CIVITAVECCHIA – «Le palme della Marina rendono più bella Civitavecchia, vivono in un ambiente estremo per la presenza del mare, occorrono manutenzioni oculate». Bioma interviene a seguito della segnalazione di un cittadino sullo stato delle alberature sul lungomare, spiegando come comportarsi. 
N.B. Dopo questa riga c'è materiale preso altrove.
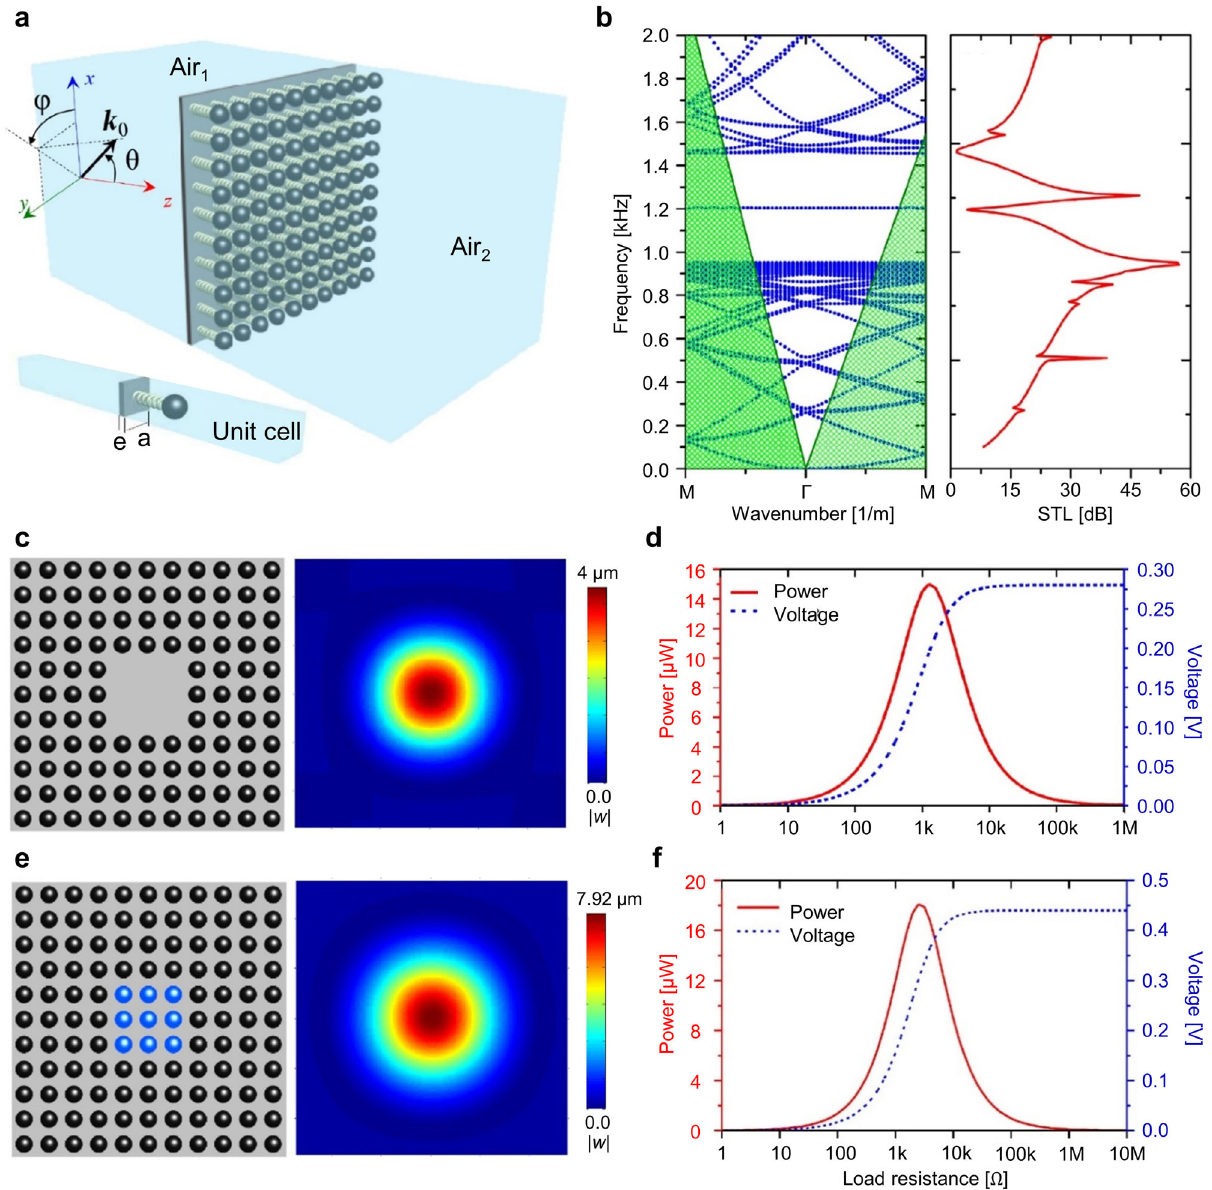
Fig. 4 Tunable subwavelength acoustic metamaterial (MM) plate for energy harvesting. a Simpli fi ed model of MM plate. The unit cell is composed of a spring-mass resonator and a thin plate, while the supercell MM plate is made up of a square array of unit cells; k 0 : wavevector, θ : elevation, and φ : azimuth angle. Acoustic waves propagate from Air 1 to Air 2 through the MM plate. Supercell of the MM plate structure where the defect is obtained b by removing the nine central resonators and c by changing the stiffness of the nine central resonators and each displacement fi eld of the plate at the defect mode frequency. The spring-mass resonators and stiffness changed resonators are described as black and blue spheres, respectively. d Calculation of the band structure and sound transmission loss (STL) about the supercell with removing nine central resonators. The edge of the green shaded region in the band structure symbolized the sound line, which determines whether airborne sounds can be radiated or not; hence, propagation modes are not permitted in the shaded region. Output power and voltage of MM plate structure e by removing the nine central resonators and f by changing the stiffness of the nine central resonators, at the frequency of the defect mode 75 . Reprinted with permission from ref. 75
«La natura è perfetta. Esteticamente brutte alla vista in alcuni periodi dell'anno ma pronte per la prova bikini – hanno aggiunto – la palma nana o di San Pietro (Chamaerops humilis) come tutte le altre specie di palme non richiede interventi di potatura, si asportano solo foglie secche in quanto non vengono utilizzate dalla pianta avendo compiuto la loro funzione biologica. Il palmeto del lungomare di Civitavecchia è soggetto all'aerosol marino composto principalmente da vapore acqueo e sale marino che come si nota nel video oggetto di segnalazione da parte di un nostro concittadino gli effetti negativi sono ben visibili sulle foglie che sono ustionate. In alcuni periodi dell'anno sia le foglie ustionate che secche non devono essere rimosse perché proteggono le foglie verdi dai venti di scirocco e libeccio, le operazioni di manutenzione per togliere le parti secche sono auspicabili in tarda primavera quando le temperature sono più calde. Nel video oltre alla palma nana (che ricordiamo essere l'unica specie di palma spontanea in Italia) sono inquadrate alcune palme del genere Washingtonia con le stesse problematiche. Le suddette palme condividono la forma a ventaglio delle foglie che li differenza dal genere Phoenix con le caratteristiche foglie pennate, visto la maggiore grandezza e peso, le foglie secche in queste palme è consigliabile asportarle in qualsiasi periodo per evitare incidenti. Possiamo ammirare solamente Phoenix dactylifera perche la specie Phoenix canariensis sono tutte morte in passato. Le foglie verdi nelle palme – hanno concluso – non devono essere tagliate e avere la cautela di non provocare ferite per evitare la fuoriuscita del flusso linfatico che attira gli insetti fitofagi come ad esempio il punteruolo rosso».